Kazakhstan experienced a sharp increase in cyberattacks during the first quarter of 2025, with 30,000 information security incidents recorded between January and May, double the number reported during the same period in 2024. According to data from research agency Ranking.kz, the most significant growth was observed in botnet-related activity, including spam mailings, password cracking, and remote system intrusions that cause service disruptions. Such incidents surged to 17,600 in the first quarter of 2025, compared to just 1,700 a year earlier. Conversely, attacks involving computer viruses, worms, and Trojans declined by 17.9% year-on-year, totaling 7,900 cases. However, phishing attempts targeting Kazakhstani users rose by 37.2%, reaching 2,000 reported incidents. Other categories saw a decrease. Cases involving inaccessibility of internet resources dropped by 48.1% to 112, while distributed denial-of-service (DDoS) attacks fell to 23, down from 30 in the same period last year.
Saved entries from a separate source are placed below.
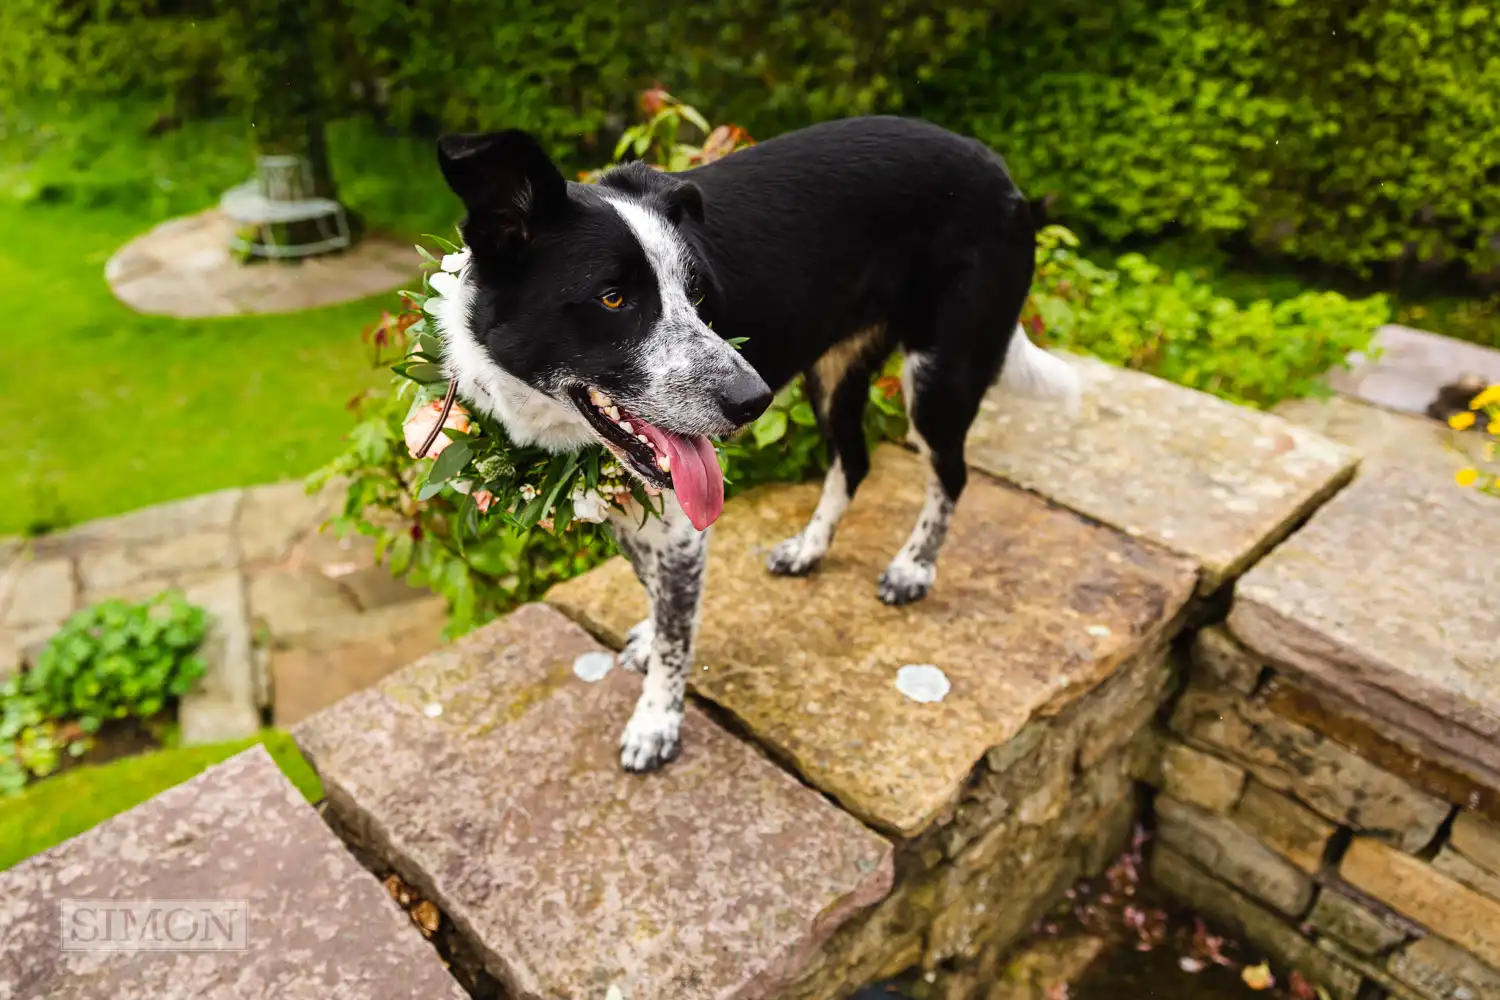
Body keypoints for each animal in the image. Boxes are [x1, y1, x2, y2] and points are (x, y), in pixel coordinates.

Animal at [432, 117, 1080, 773]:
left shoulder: (680, 522)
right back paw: (810, 548)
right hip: (836, 373)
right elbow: (651, 586)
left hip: (939, 374)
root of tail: (1000, 171)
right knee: (854, 460)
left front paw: (657, 721)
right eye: (612, 298)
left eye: (696, 294)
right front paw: (646, 639)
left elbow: (676, 632)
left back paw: (912, 568)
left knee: (949, 475)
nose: (755, 400)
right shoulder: (627, 497)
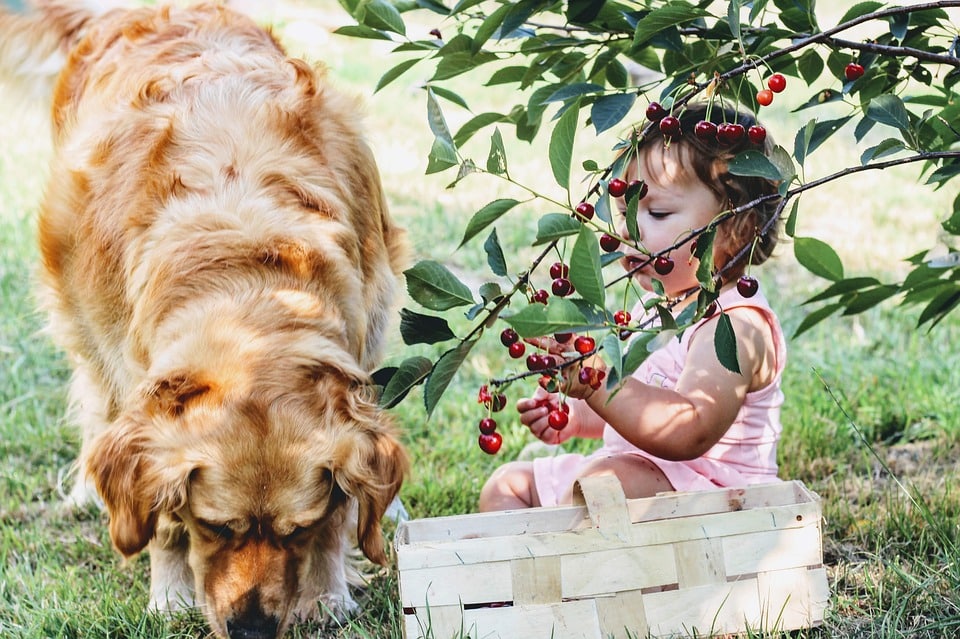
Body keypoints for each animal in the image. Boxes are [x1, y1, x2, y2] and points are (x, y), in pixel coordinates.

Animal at [0, 2, 408, 636]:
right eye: (214, 525)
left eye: (296, 529)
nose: (253, 630)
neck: (251, 283)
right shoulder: (138, 391)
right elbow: (158, 515)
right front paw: (170, 594)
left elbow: (343, 508)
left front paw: (327, 592)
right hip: (79, 316)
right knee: (93, 399)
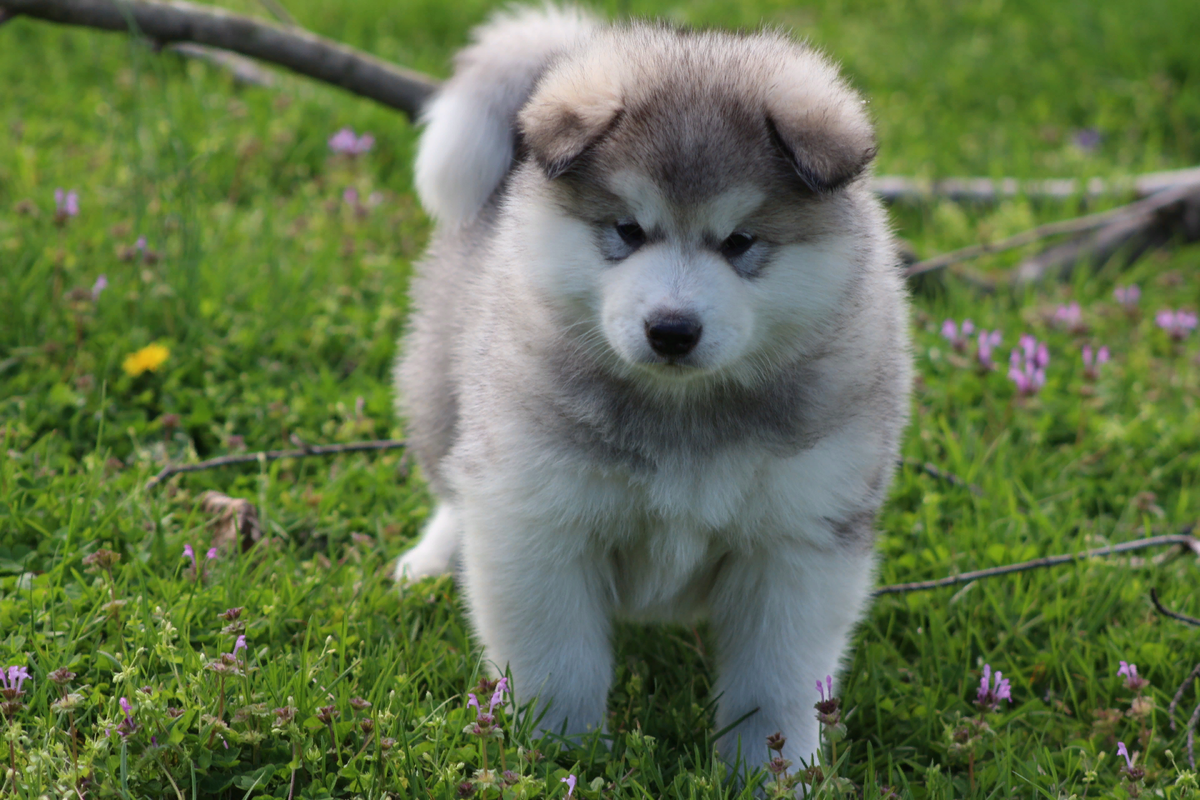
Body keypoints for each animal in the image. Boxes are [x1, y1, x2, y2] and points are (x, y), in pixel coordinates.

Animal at [393, 3, 907, 772]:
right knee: (456, 487)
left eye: (739, 242)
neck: (682, 411)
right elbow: (559, 665)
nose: (671, 329)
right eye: (628, 230)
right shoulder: (538, 522)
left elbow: (776, 682)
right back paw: (429, 562)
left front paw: (772, 770)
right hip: (446, 396)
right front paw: (564, 757)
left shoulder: (798, 540)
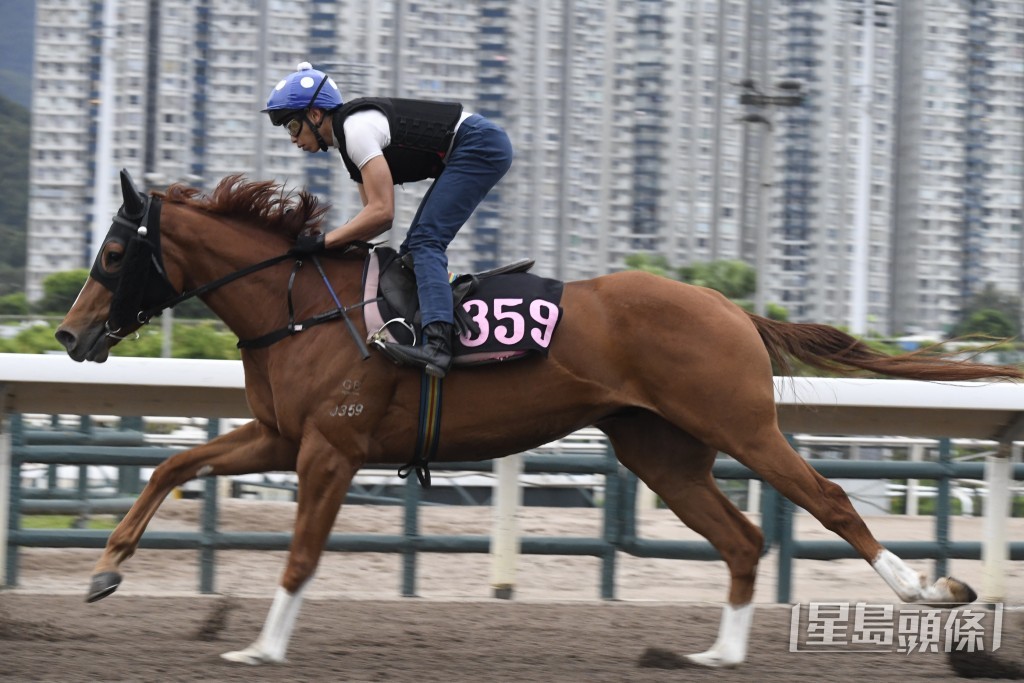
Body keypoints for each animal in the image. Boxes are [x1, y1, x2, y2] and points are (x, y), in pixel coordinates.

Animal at [58, 171, 1024, 667]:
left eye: (114, 250)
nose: (69, 334)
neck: (303, 307)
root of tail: (730, 308)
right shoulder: (280, 436)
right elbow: (173, 466)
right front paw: (105, 570)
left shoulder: (329, 448)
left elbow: (299, 556)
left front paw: (260, 647)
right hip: (661, 451)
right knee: (744, 537)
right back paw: (718, 654)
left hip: (741, 426)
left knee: (828, 500)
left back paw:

Incidents of unauthorized access or modification of digital content also declined slightly, with nine reported cases versus 13 previously. Despite the rise in cyber threats, Kazakhstan’s IT sector continues to demonstrate robust growth. In 2024, the value of services in computer programming, consulting, and related fields reached 1.5 trillion tenge (approximately $2.9 billion), a 36.3% increase compared to 2023. Since 2016, the volume of services in this sector has expanded more than tenfold, and by over fivefold since 2019. Regionally, Almaty and Astana dominated the sector, accounting for 90.2% of all IT services provided. Almaty led with KZT 853.1 billion ($1.6 billion), followed by Astana with KZT 486.7 billion ($950 million). The lowest activity was recorded in the Ulytau region, with only KZT 712.3 million ($1.3 million) in services. Separately, The Times of Central Asia previously reported that a Chinese firm involved in cyber intelligence operations had been active in Kazakhstan for several years, accessing telecom data over an extended period.